In the records below, take the lines starting with the one containing "hvilket er både skånsomt og effektivt. Og da" and going on through the one containing "netop det øverste par millimeter af", and rewrite them as a numbered list with blank lines left out.
Segment Start: DATA FOR THIS TASK
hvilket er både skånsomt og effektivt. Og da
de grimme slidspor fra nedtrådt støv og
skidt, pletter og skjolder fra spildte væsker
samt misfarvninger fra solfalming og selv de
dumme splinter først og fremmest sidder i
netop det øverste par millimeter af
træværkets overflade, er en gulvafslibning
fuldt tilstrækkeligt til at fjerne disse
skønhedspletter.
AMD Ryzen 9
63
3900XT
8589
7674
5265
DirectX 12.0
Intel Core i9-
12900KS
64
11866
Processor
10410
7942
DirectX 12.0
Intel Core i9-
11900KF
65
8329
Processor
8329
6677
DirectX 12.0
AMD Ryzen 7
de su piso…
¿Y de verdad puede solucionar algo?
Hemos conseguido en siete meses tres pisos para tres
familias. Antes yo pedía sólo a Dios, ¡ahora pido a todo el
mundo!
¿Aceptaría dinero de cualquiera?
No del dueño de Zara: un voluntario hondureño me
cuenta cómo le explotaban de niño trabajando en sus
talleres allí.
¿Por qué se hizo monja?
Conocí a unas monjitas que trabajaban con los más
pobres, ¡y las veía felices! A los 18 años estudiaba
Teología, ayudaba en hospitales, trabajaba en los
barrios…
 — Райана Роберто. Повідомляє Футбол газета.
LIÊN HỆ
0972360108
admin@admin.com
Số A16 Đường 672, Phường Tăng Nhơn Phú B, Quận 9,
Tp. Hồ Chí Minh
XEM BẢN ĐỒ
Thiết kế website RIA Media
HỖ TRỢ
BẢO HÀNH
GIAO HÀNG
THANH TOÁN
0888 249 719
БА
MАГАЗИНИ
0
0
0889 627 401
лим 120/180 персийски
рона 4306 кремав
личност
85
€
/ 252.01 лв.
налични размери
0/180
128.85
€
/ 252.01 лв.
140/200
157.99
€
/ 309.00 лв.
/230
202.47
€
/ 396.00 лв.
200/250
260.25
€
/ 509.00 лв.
Segment End: DATA FOR THIS TASK
Segment Start: DATA FOR THIS TASK
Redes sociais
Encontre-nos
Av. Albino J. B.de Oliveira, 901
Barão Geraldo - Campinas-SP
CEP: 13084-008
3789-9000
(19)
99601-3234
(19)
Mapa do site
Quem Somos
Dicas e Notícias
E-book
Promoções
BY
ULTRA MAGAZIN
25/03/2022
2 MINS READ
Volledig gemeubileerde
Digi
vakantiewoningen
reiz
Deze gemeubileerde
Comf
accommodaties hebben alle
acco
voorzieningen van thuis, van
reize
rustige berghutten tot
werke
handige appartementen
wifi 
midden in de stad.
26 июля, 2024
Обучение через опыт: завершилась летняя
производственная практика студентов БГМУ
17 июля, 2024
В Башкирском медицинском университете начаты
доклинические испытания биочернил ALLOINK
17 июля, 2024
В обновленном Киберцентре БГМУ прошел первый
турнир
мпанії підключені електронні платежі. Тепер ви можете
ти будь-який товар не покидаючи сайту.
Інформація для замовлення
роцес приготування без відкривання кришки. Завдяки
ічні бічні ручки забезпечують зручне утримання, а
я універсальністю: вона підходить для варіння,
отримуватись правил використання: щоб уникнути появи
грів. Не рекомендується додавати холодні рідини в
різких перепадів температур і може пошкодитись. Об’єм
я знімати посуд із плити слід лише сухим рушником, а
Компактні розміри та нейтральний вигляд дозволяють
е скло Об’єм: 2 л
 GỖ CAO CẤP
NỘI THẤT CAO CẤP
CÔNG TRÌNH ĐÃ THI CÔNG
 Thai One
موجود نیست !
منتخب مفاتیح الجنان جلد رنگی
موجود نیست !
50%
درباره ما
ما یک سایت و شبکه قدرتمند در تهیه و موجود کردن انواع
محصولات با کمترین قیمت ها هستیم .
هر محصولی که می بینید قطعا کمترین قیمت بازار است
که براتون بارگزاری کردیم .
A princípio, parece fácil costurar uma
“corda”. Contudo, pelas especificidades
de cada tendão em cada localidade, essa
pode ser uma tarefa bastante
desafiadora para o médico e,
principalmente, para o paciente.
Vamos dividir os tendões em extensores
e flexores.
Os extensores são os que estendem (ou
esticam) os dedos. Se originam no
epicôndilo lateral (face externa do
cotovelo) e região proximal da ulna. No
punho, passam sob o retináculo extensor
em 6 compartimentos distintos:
Segment End: DATA FOR THIS TASK
COMPLETED EXERCISE
1. hvilket er både skånsomt og effektivt. Og da
2. de grimme slidspor fra nedtrådt støv og
3. skidt, pletter og skjolder fra spildte væsker
4. samt misfarvninger fra solfalming og selv de
5. dumme splinter først og fremmest sidder i
6. netop det øverste par millimeter af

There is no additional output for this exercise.